▶ **INSTRUCTIONS FOR THE TASK**:
Please give the whole listing again exactly, without any of its pictures.

▶ **SUPPLIED DATA**:
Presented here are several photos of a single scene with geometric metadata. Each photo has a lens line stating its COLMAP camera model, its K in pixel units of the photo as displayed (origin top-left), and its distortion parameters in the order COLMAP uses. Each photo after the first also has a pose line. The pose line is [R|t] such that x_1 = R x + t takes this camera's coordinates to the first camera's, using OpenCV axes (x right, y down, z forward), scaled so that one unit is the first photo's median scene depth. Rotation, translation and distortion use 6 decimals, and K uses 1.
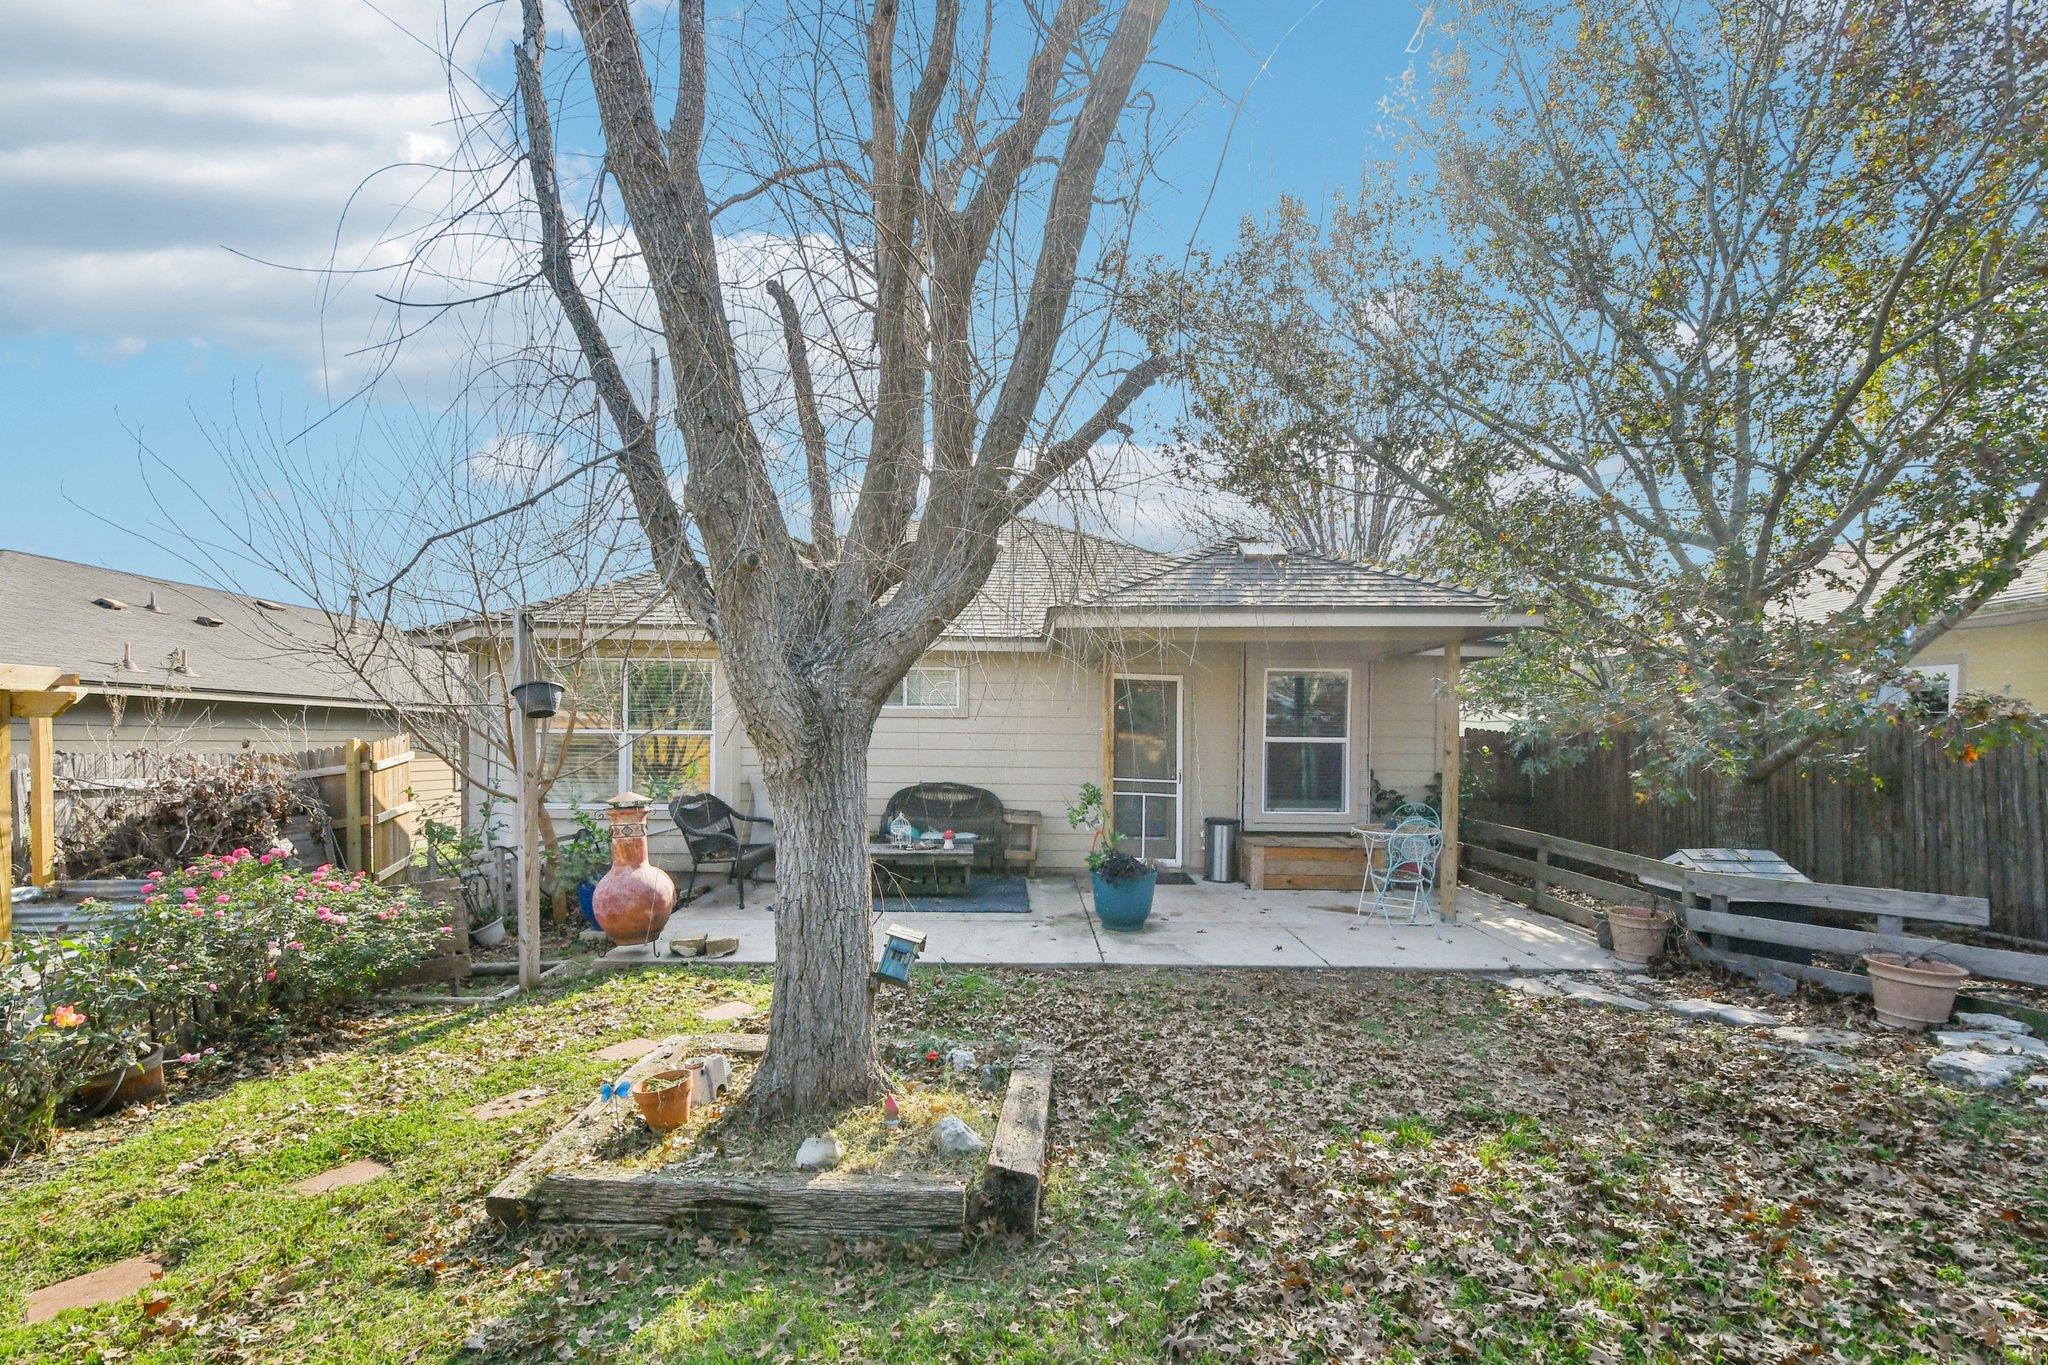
lens RADIAL K [[905.5, 0, 1028.2], [0, 905.5, 694.9], [0, 0, 1]] dist [0.005665, -0.005649]
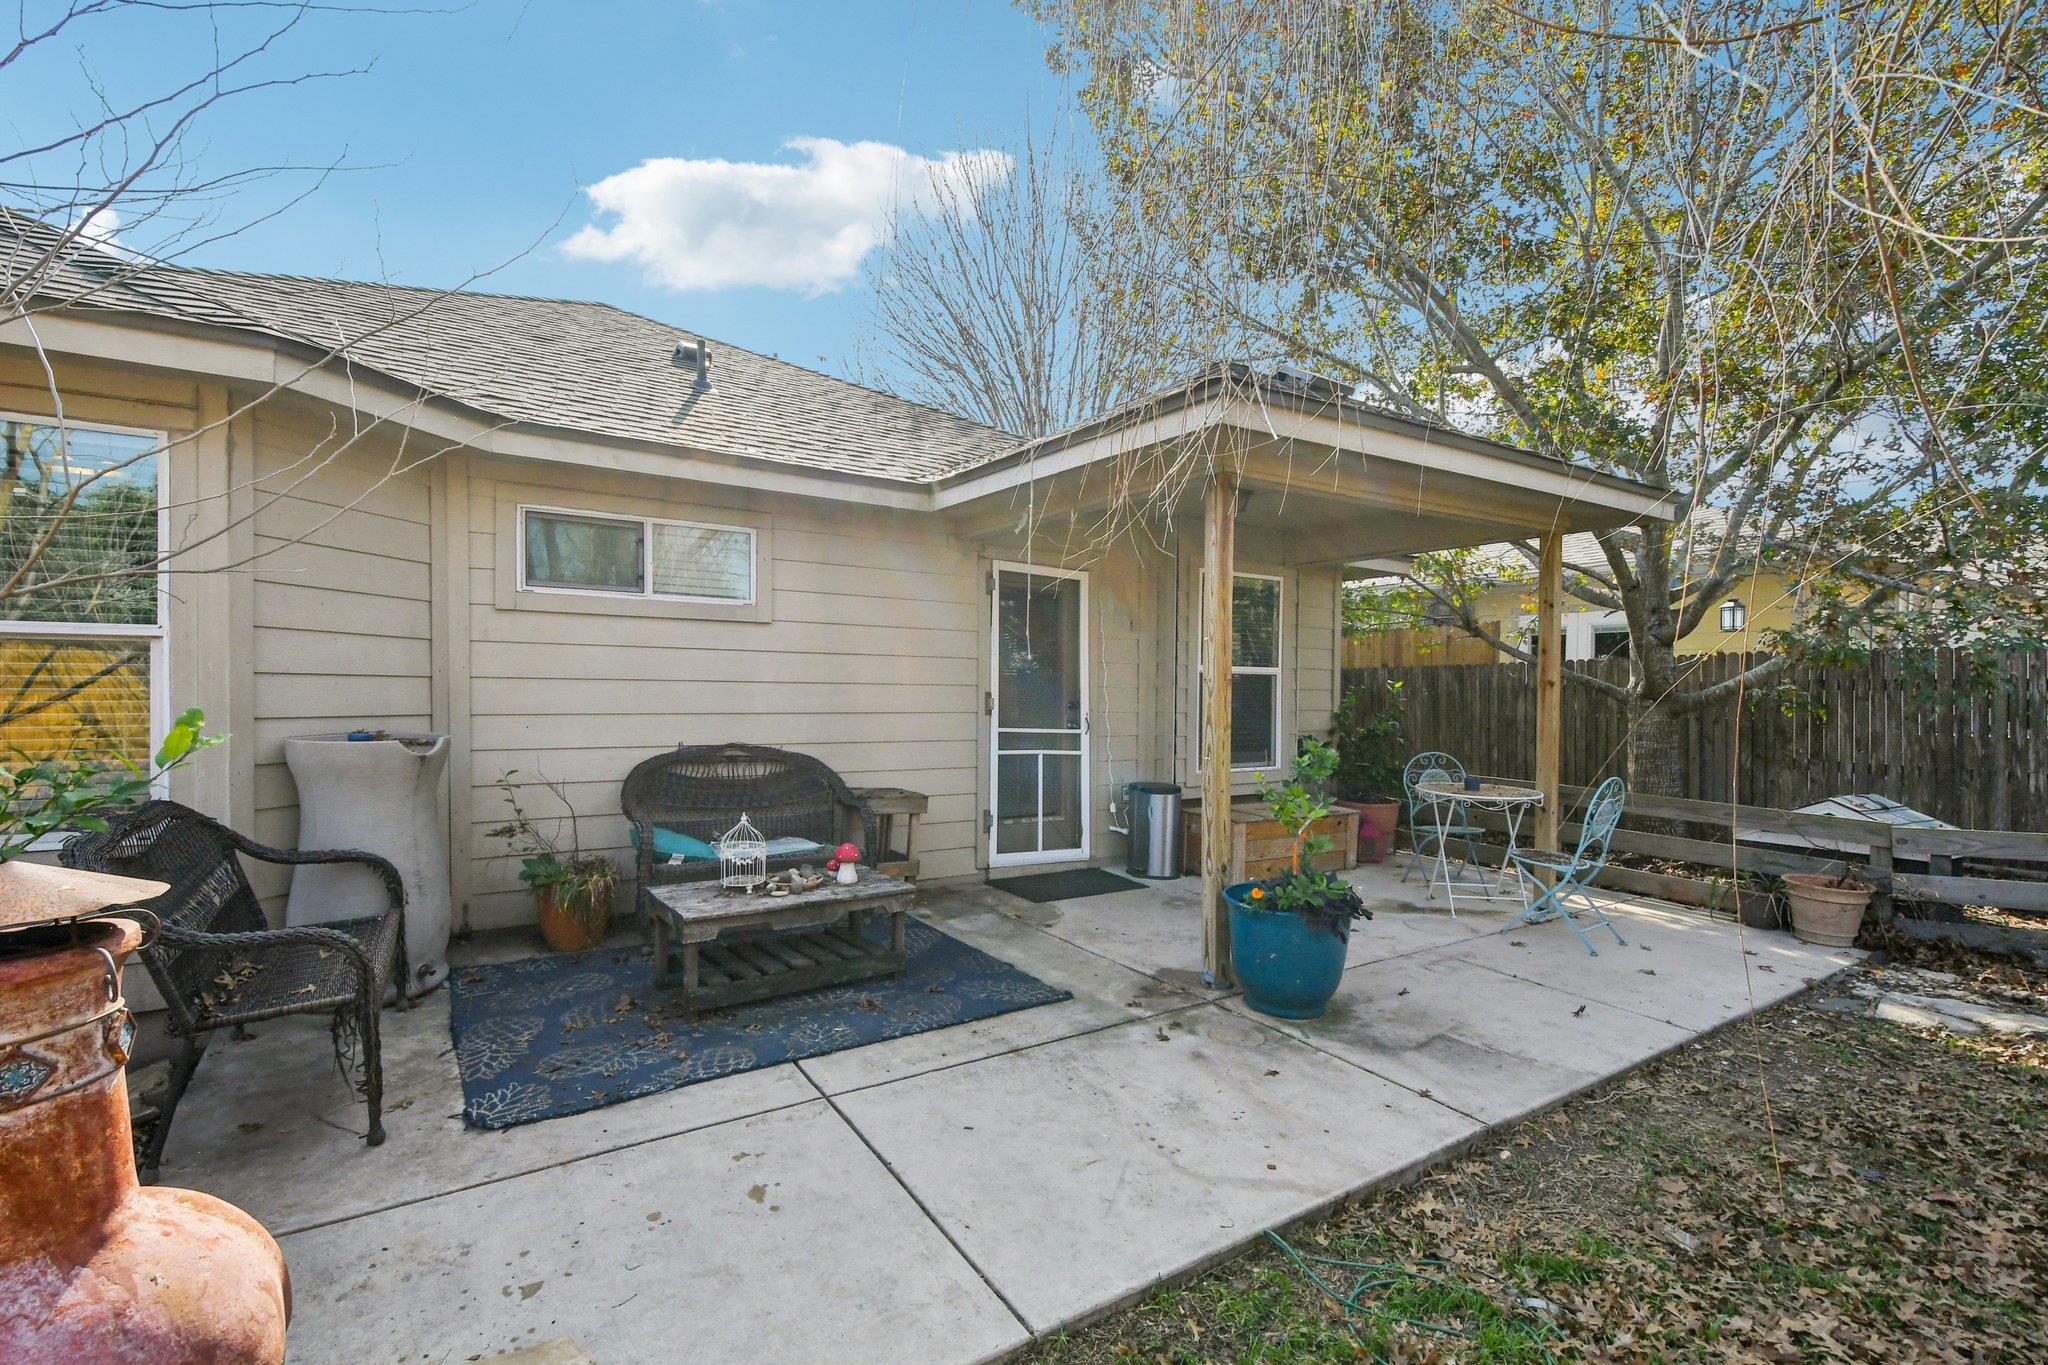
lens RADIAL K [[905.5, 0, 1018.7], [0, 905.5, 685.4], [0, 0, 1]] dist [0.005665, -0.005649]
pose [[0.852454, 0.001747, 0.522799, -0.234573], [-0.025304, 0.998960, 0.037921, 0.040067], [-0.522189, -0.045555, 0.851612, 0.488397]]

▶ **TASK RESPONSE**:
Presented here are several photos of a single scene with geometric metadata. Each photo has a lens line stating its COLMAP camera model, its K in pixel units of the photo as displayed (origin top-left), and its distortion parameters in the order COLMAP uses. Each photo after the first also has a pose line. The pose line is [R|t] such that x_1 = R x + t takes this camera's coordinates to the first camera's, using OpenCV axes (x right, y down, z forward), scaled so that one unit is the first photo's median scene depth. Rotation, translation and distortion use 6 decimals, and K uses 1.
lens RADIAL K [[905.5, 0, 1028.2], [0, 905.5, 694.9], [0, 0, 1]] dist [0.005665, -0.005649]
lens RADIAL K [[905.5, 0, 1018.7], [0, 905.5, 685.4], [0, 0, 1]] dist [0.005665, -0.005649]
pose [[0.852454, 0.001747, 0.522799, -0.234573], [-0.025304, 0.998960, 0.037921, 0.040067], [-0.522189, -0.045555, 0.851612, 0.488397]]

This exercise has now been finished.